*Your instructions*
Set down the records exactly, and omit any image found in them.

(Page layout parsing data)
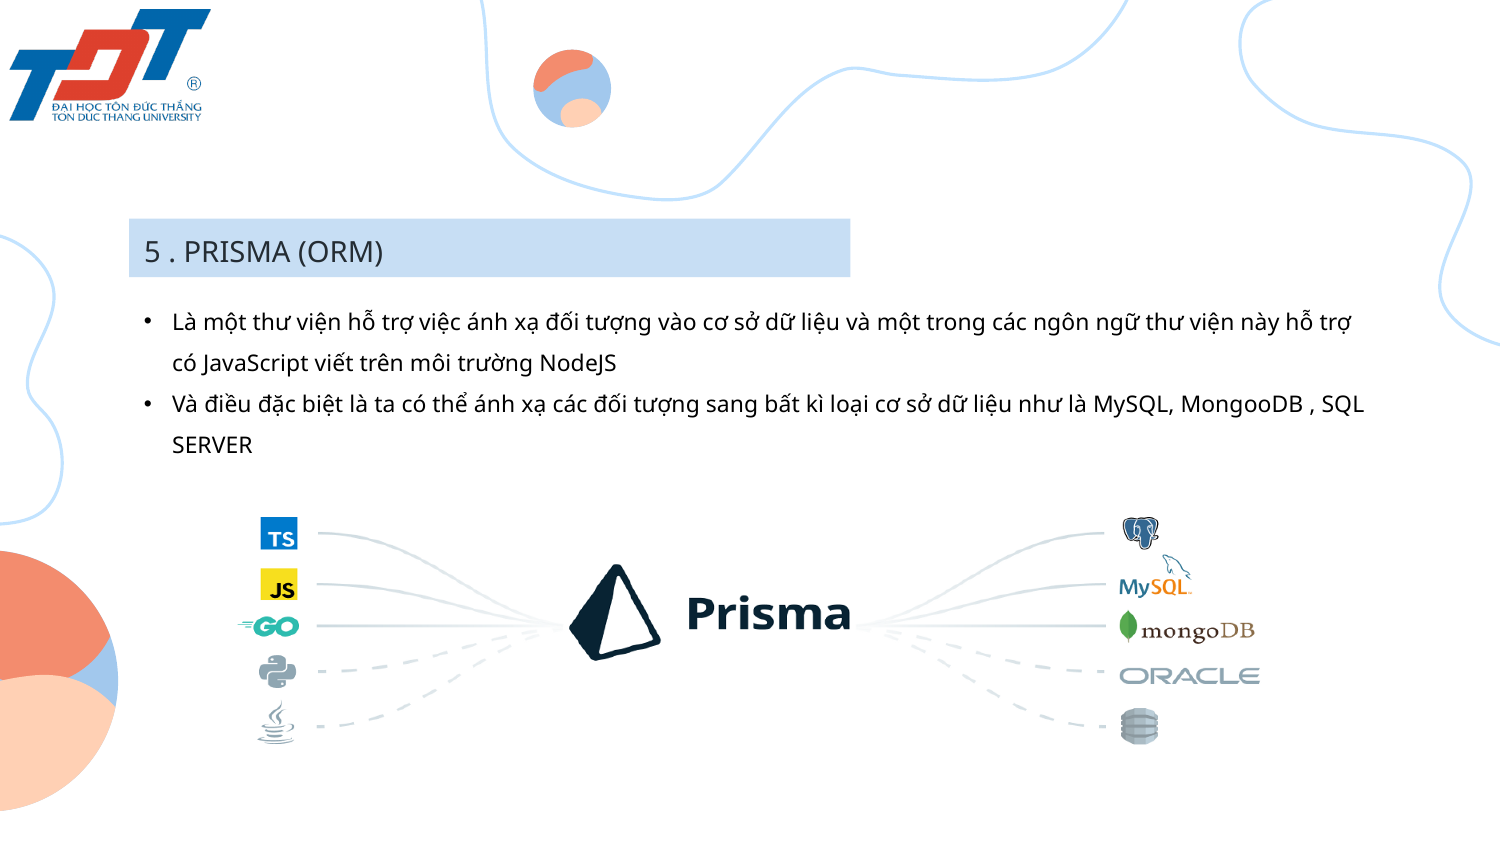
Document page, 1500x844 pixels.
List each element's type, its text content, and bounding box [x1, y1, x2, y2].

picture [142, 475, 1277, 784]
picture [9, 9, 211, 121]
text_box Là một thư viện hỗ trợ việc ánh xạ đối tượng vào cơ sở dữ liệu và một trong các ngôn ngữ thư viện này hỗ trợ có JavaScript viết trên môi trường NodeJS Và điều đặc biệt là ta có thể ánh xạ các đối tượng sang bất kì loại cơ sở dữ liệu như là MySQL, MongooDB , SQL SERVER [129, 286, 1388, 589]
subtitle 5 . PRISMA (ORM) [129, 218, 851, 278]
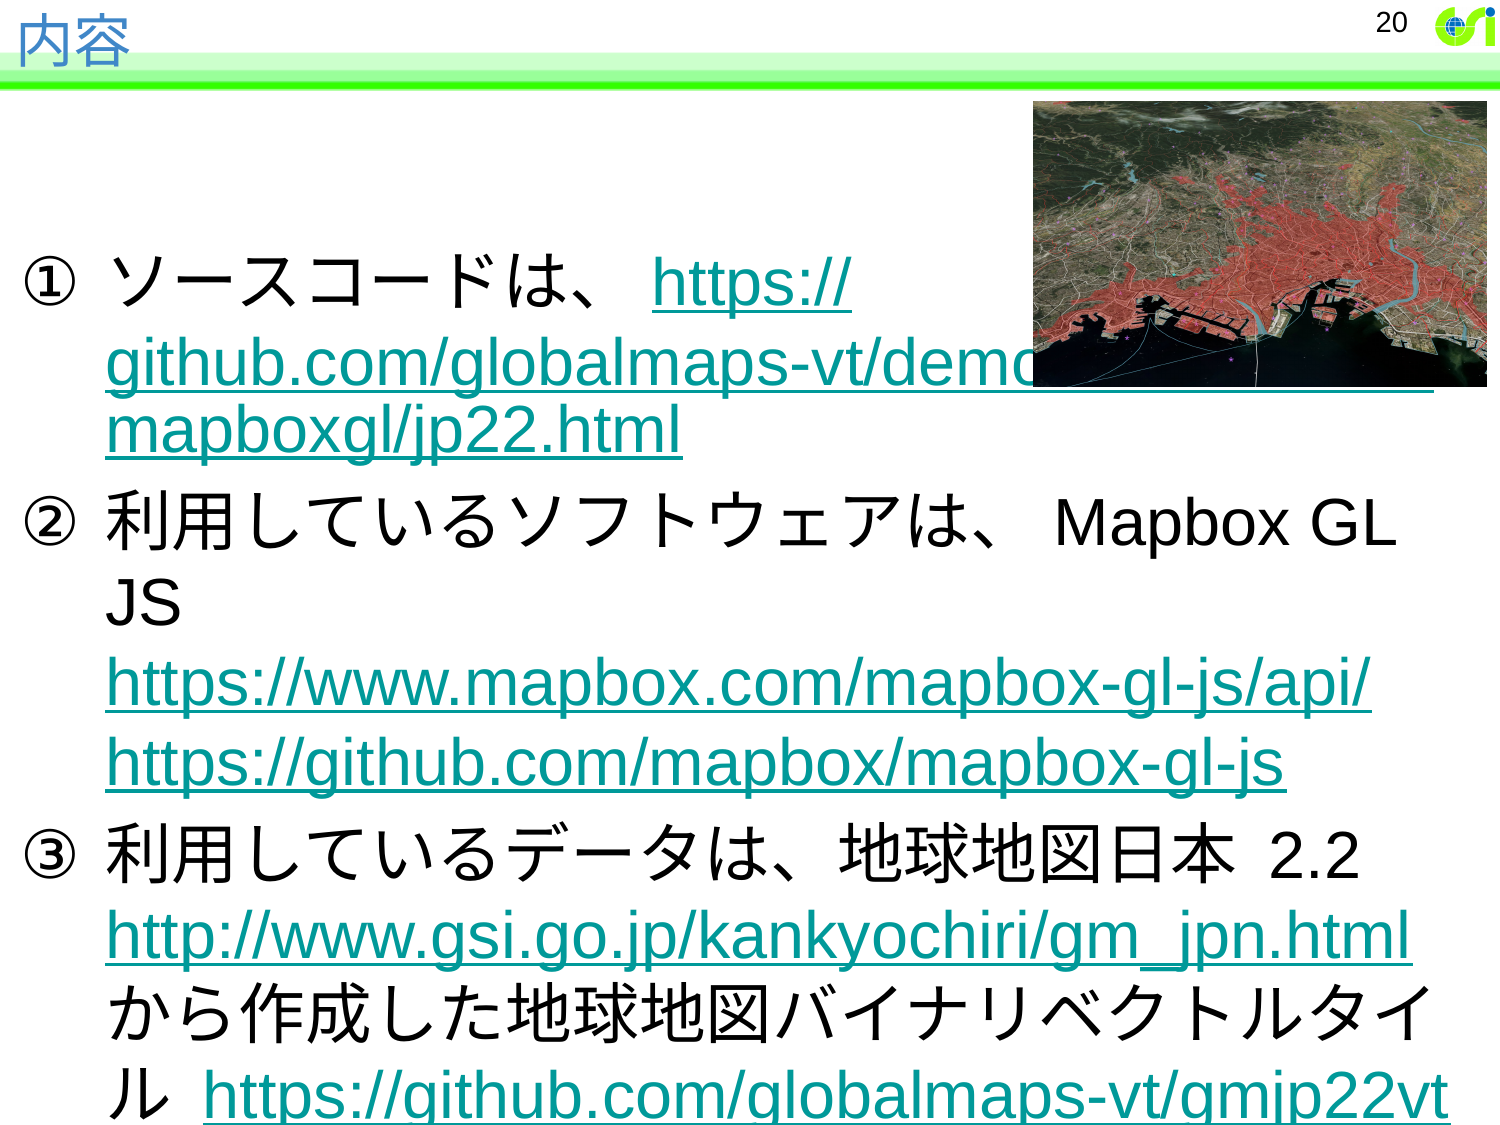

*Solved exercise*
Document page, 1500x844 pixels.
List each element's type, its text content, and bounding box [x1, y1, x2, y2].

picture [142, 475, 1277, 784]
picture [9, 9, 211, 121]
text_box Là một thư viện hỗ trợ việc ánh xạ đối tượng vào cơ sở dữ liệu và một trong các ngôn ngữ thư viện này hỗ trợ có JavaScript viết trên môi trường NodeJS Và điều đặc biệt là ta có thể ánh xạ các đối tượng sang bất kì loại cơ sở dữ liệu như là MySQL, MongooDB , SQL SERVER [129, 286, 1388, 589]
subtitle 5 . PRISMA (ORM) [129, 218, 851, 278]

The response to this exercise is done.